Passer au contenu

Voiture électrique : Hertz fait machine arrière et revend 20 000 véhicules verts

2 min
2 commentaires
Partagez

Hertz avait fait de grandes annonces en 2023 sur sa neutralité carbone à venir. Mais rattrapée par la réalité des faits, l’entreprise revient aux moteurs essence.

Le groupe de location de véhicules Hertz vient d’annoncer le début d’une grande vente de voitures électriques. Sa flotte, qui est composée de 60 000 modèles électriques, devrait donc être réduite d’un tiers.
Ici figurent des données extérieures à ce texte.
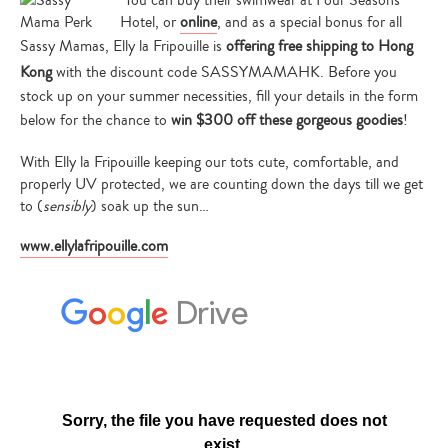
You can buy their swimwear at Four Seasons
Hotel, or
online
, and as a special bonus for all
Sassy Mamas, Elly la Fripouille is
offering free shipping to Hong
Kong
with the discount code SASSYMAMAHK. Before you
stock up on your summer necessities, fill your details in the form
below for the chance to
win $300 off these gorgeous goodies
!
With Elly la Fripouille keeping our tots cute, comfortable, and
properly UV protected, we are counting down the days till we get
to (
sensibly
) soak up the sun…
www.ellylafripouille.com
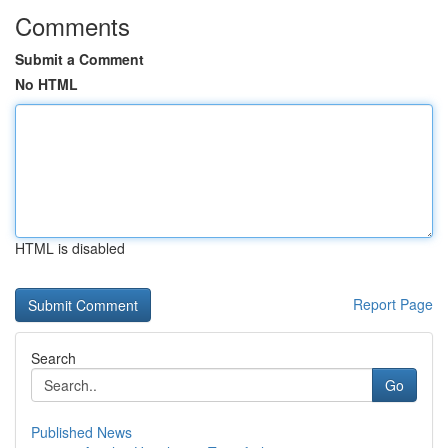
Comments
Submit a Comment
No HTML
HTML is disabled
Report Page
Search
Go
Published News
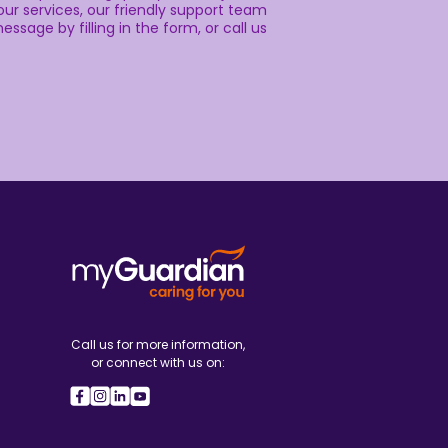
ur services, our friendly support team
essage by filling in the form, or call us
Call us for more information,
or connect with us on:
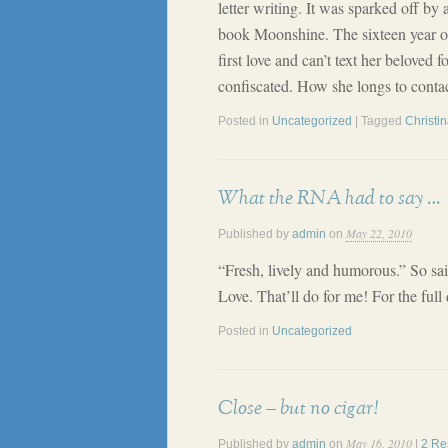
letter writing. It was sparked off by 
book Moonshine. The sixteen year old
first love and can’t text her beloved 
confiscated. How she longs to conta
Posted in
Uncategorized
| Tagged
Christi
What the RNA had to say …
May 22, 2010
Published by
admin
on
“Fresh, lively and humorous.” So sa
Love. That’ll do for me! For the full
Posted in
Uncategorized
Close – but no cigar!
May 16, 2010
Published by
admin
on
|
2 Re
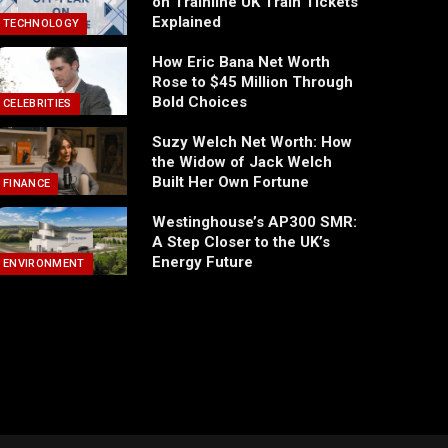
on Trainline UK Train Tickets
Explained
TECHNOLOGY
How Eric Bana Net Worth
Rose to $45 Million Through
Bold Choices
CELEBRITIES
Suzy Welch Net Worth: How
the Widow of Jack Welch
Built Her Own Fortune
FINANCE
Westinghouse’s AP300 SMR:
A Step Closer to the UK’s
Energy Future
ENVIRONMENT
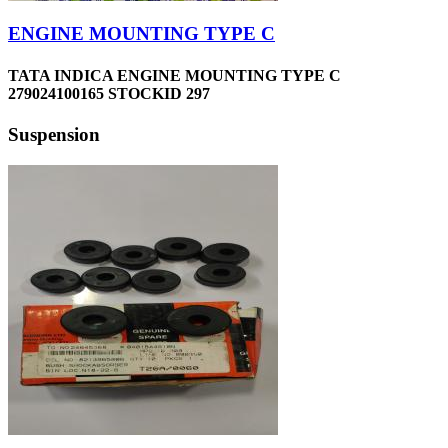
ENGINE MOUNTING TYPE C
TATA INDICA ENGINE MOUNTING TYPE C
279024100165 STOCKID 297
Suspension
Principalement composée de voitures Tesla, cette flotte de voitures électriques était trop importante pour répondre à une demande “limitée” selon les dires de la société.

Avec une partie des revenus tirés de ces ventes, Hertz devrait racheter des voitures thermiques, qui correspondent plus aux demandes de ses clients. Selon la société, ce calcul serait financièrement intéressant, les voitures électriques ayant un coût d’entretien bien plus élevé que leurs consœurs thermiques, la faute à des batteries hors de prix.

La vente des voitures électriques faisant partie de la flotte de Hertz a commencé en décembre 2023 et devrait se poursuivre tout au long de cette année. Repérées par certains blogs automobiles américains, ces voitures sont de vraies bonnes affaires, car vendues à prix réduit par le groupe de location.

Dans un document financier consulté par TechCrunch (article disponible en source), la société a reconnu qu’elle avait encore “245 millions de dollars de frais d’amortissements supplémentaires”, à cause de cette vente prématurée.  Hertz a assuré dans une discussion avec ses actionnaires qu’elle pourrait compenser cette perte exceptionnelle dans les prochaines années.

Une mauvaise nouvelle pour la planète ?

L’annonce de Hertz de ne plus privilégier les voitures électriques au profit de modèles thermiques est un triste aveu des manques encore immenses dans le monde de la voiture électrique. Pour s’imposer dans un marché de l’automobile très exigeant, la voiture électrique doit devenir plus simple (en entretien) mais également moins complexe à l’utilisation de tous les jours.

Pour y arriver, c’est un effort de tous. En effet, les voitures électriques ont besoin d’une organisation routière pensée autour d’elles, comme ce fût le cas il y a 70 ans avec les voitures thermiques. À la place des stations services, il y aura donc, dans ce monde idéal, des bornes de recharge. Il sera possible de laisser sa voiture branchée en faisant ses courses ou encore lors d’une longue journée de travail.

En plus de ces efforts essentiels sur l’organisation routière dans son ensemble, les constructeurs doivent élever le niveau. Les voitures électriques de demain doivent être moins chères, plus endurantes et plus rapides à recharger. Trois défis techniques immenses, qui sont essentiels pour que le grand public adopte cette technologie.

La voiture électrique, un passage obligatoire ?

Les études scientifiques sont unanimes, le passage à la voiture électrique est indispensable pour le monde de demain. En effet, bien qu’elles polluent lors de leur construction, l’empreinte écologique d’une voiture électrique est bien plus faible in fine que pour une voiture thermique. Ses émissions ne sont pas nulles (notamment à cause de sa fabrication polluante) mais c’est un vrai bond en avant dans la lutte contre le réchauffement climatique.

En somme, l’annonce de Hertz va dans le sens contraire de toutes les évolutions de ces dernières. Loin d’être à contre-temps, elle démontre que malgré les ambitions politiques environnementales, la demande pour les voitures électriques à grande échelle n’existe pas encore.